- _ASSIGNED TASK_
Without any images, write the data out exactly as it appears.

- _STORED DATA_

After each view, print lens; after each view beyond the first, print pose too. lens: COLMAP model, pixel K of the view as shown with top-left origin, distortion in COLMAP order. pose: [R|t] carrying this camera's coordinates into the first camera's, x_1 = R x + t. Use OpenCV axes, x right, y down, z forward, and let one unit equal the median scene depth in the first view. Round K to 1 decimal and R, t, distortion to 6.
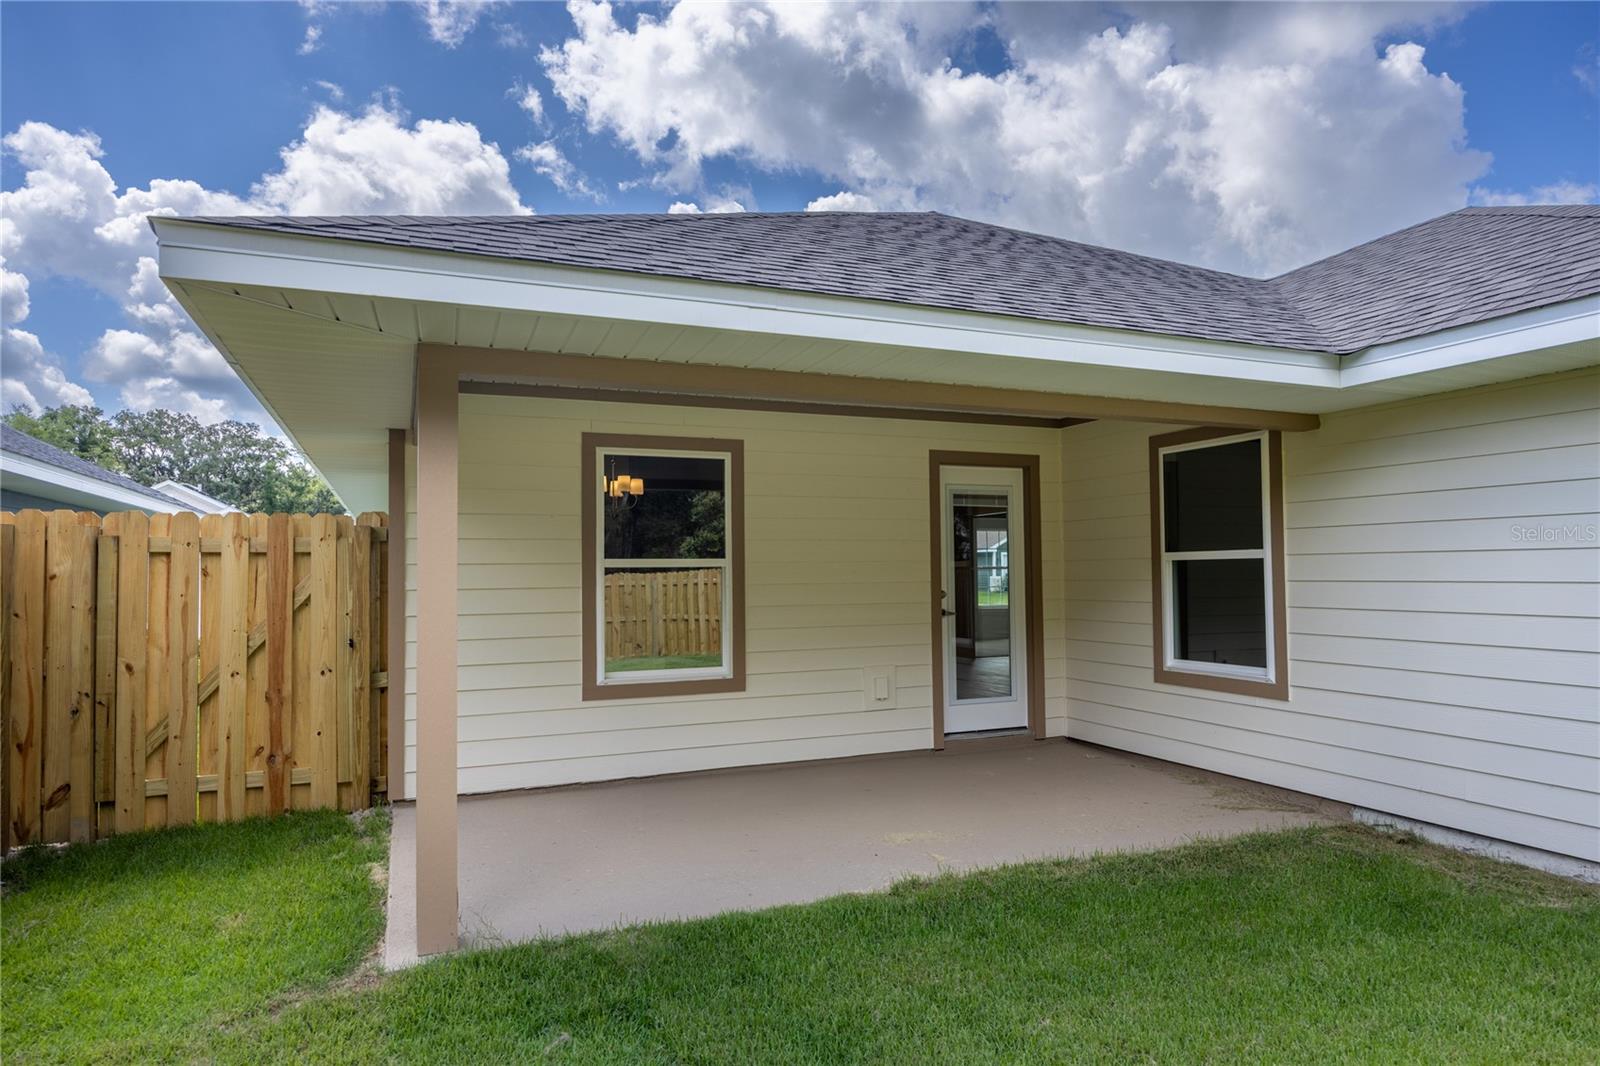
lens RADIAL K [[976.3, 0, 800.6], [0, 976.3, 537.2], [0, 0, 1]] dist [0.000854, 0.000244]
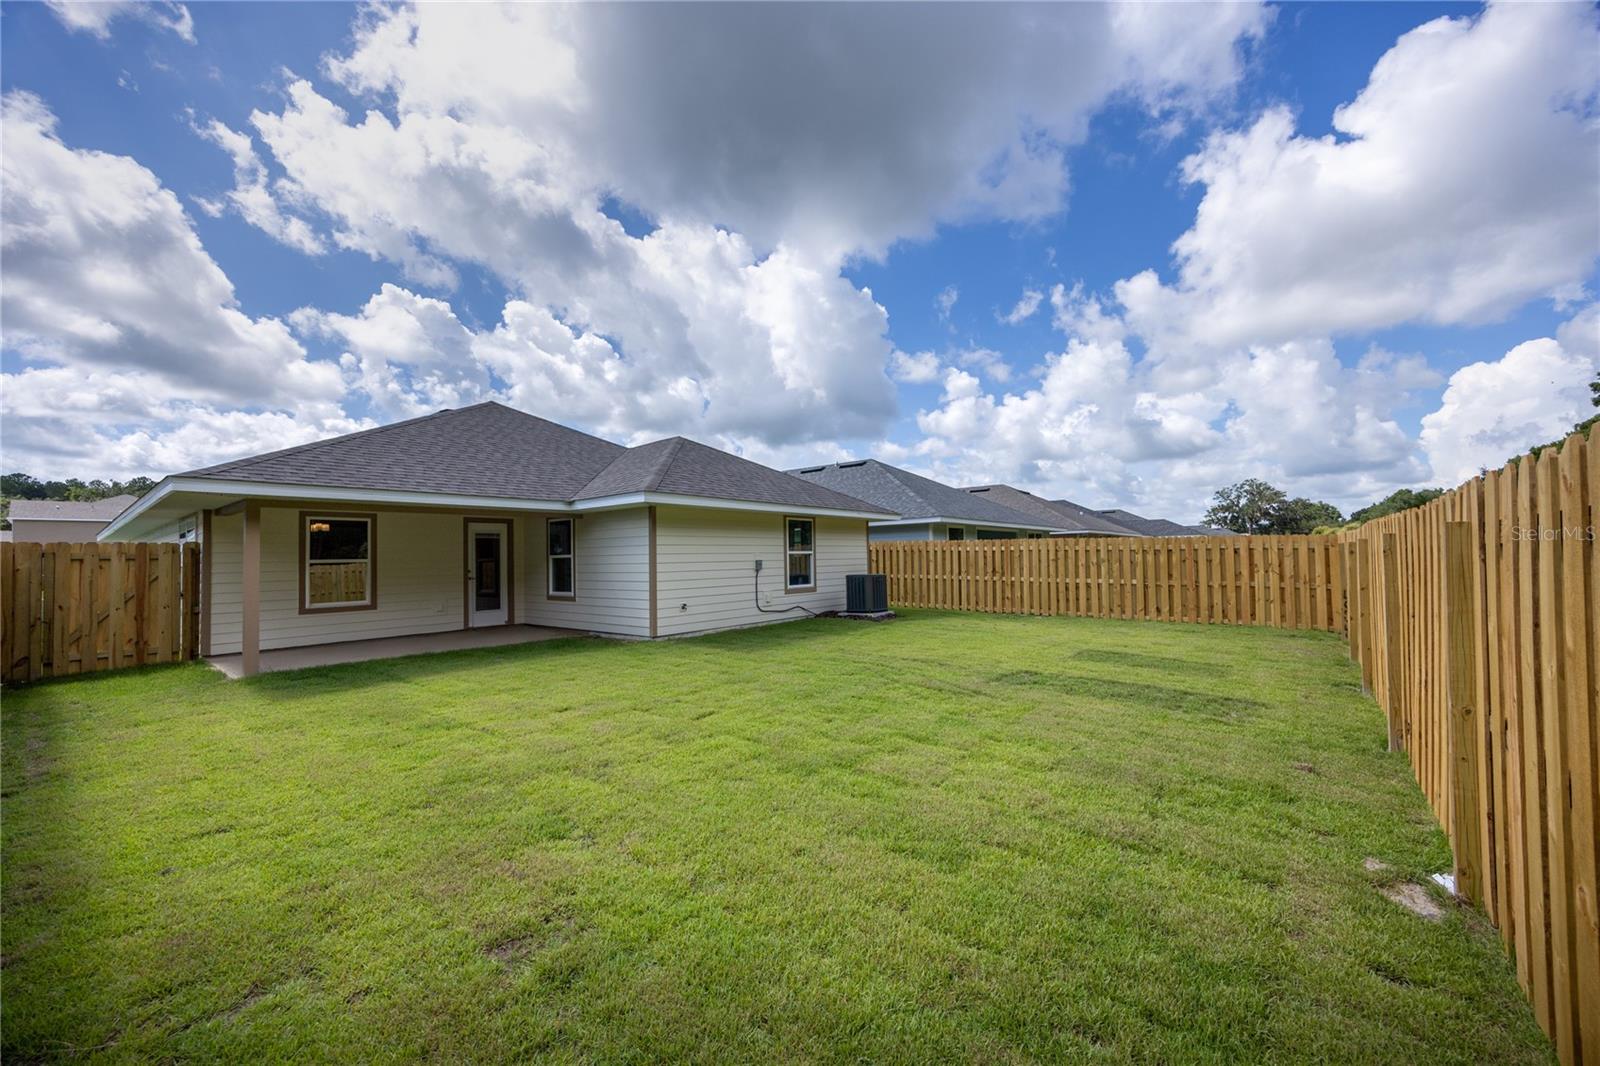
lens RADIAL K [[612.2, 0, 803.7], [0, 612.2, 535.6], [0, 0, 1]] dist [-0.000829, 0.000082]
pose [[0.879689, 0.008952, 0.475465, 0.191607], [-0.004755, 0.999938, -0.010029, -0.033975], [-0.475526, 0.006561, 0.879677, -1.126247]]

- _EXERCISE ANSWER_
After each view, print lens; after each view beyond the first, print pose too. lens: COLMAP model, pixel K of the view as shown with top-left origin, distortion in COLMAP order. pose: [R|t] carrying this camera's coordinates into the first camera's, x_1 = R x + t. Use OpenCV axes, x right, y down, z forward, and let one unit equal the median scene depth in the first view. Round K to 1 decimal and R, t, distortion to 6.
lens RADIAL K [[976.3, 0, 800.6], [0, 976.3, 537.2], [0, 0, 1]] dist [0.000854, 0.000244]
lens RADIAL K [[612.2, 0, 803.7], [0, 612.2, 535.6], [0, 0, 1]] dist [-0.000829, 0.000082]
pose [[0.879689, 0.008952, 0.475465, 0.191607], [-0.004755, 0.999938, -0.010029, -0.033975], [-0.475526, 0.006561, 0.879677, -1.126247]]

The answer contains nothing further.